» EXTRACTED TEXT:
The mythological aspects that defined the emergence and formation of a fairy tale character – Baba Yaga – in the Slavic area may be pointed out mainly due to V. I Propp’s ethnographic and anthropological research. Although his perspective is based on overbidding constantly the diachronic and synchronic relation by serving the purpose of explaining a Slavic ancient ritual or tradition as mythological reminiscence, such details complete the picture of Baba Yaga’s course of events, leaving the research field open to other approaches and perspectives.
An outcome of anthropomorphism and powerful reminiscence of the matriarchal conception upon the social world, this colorful character has its origins in the archetype of a totemic animal that brought about prolific hunting for the Slavic pre-Christian society, being the master of the entire woodland and a holdover of the popular demonology. As an underground figure, Baba Yaga becomes, following the process of Christianizing of the Slavic people, a simple fairy tale character with multiple roles, functions and characteristics. Although she is a reminder of the popular demonology before the Slavic Christianization, belonging to the underground deities (aspect that is obvious due to the physical appearance described in fairy tales), this character has many roles, in Propp’s perspective, among which, paradoxically, the unexpected one of helping the main character. This status gives Baba Yaga the wisdom and the necessary information about the other world, possessing the power of initiating the characters for their journey to the other world and gaining a supporting role in the process.

» WHAT YOU NEED TO DO: Quote the part of the Baba Yaga passage above that opens with the words containing "The mythological aspects" and closes with "approaches and perspectives.".

» SUPPLIED INFORMATION:
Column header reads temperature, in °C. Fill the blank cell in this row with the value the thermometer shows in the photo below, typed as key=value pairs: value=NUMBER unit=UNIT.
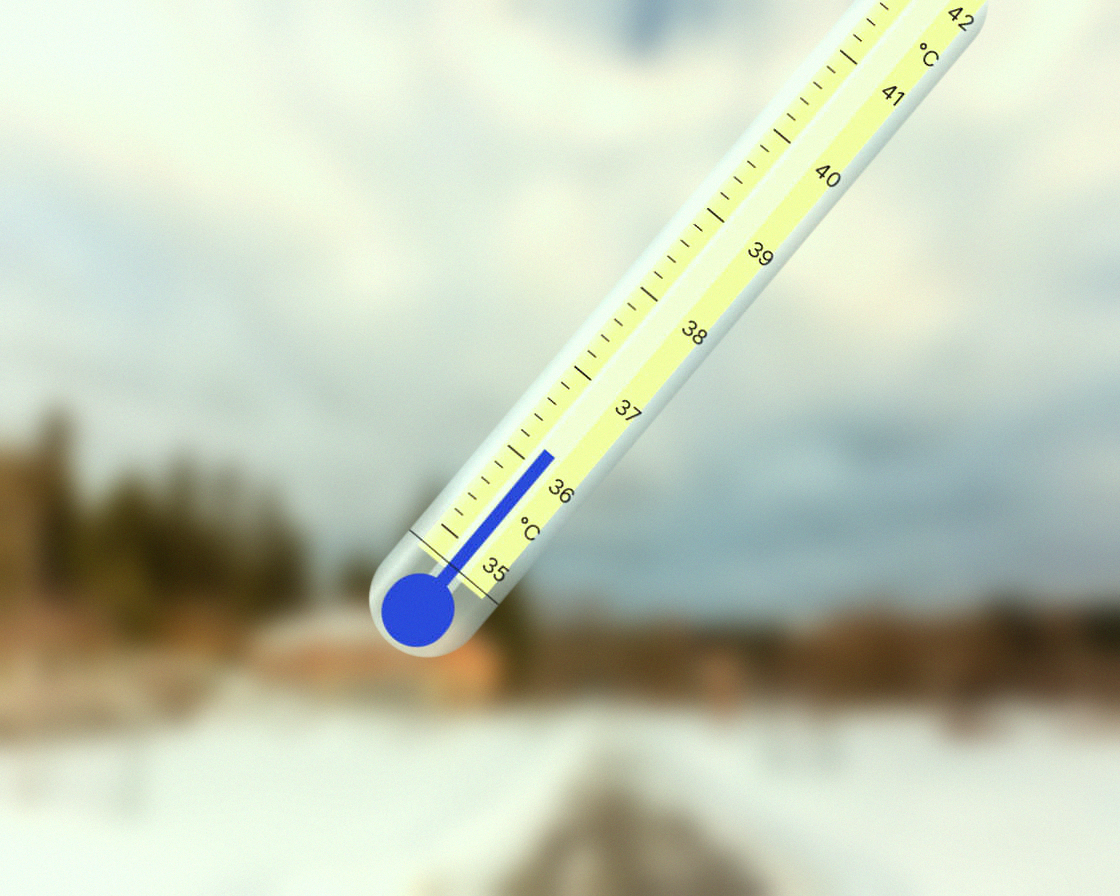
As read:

» SOLUTION FOR THIS TASK:
The mythological aspects that defined the emergence and formation of a fairy tale character – Baba Yaga – in the Slavic area may be pointed out mainly due to V. I Propp’s ethnographic and anthropological research. Although his perspective is based on overbidding constantly the diachronic and synchronic relation by serving the purpose of explaining a Slavic ancient ritual or tradition as mythological reminiscence, such details complete the picture of Baba Yaga’s course of events, leaving the research field open to other approaches and perspectives.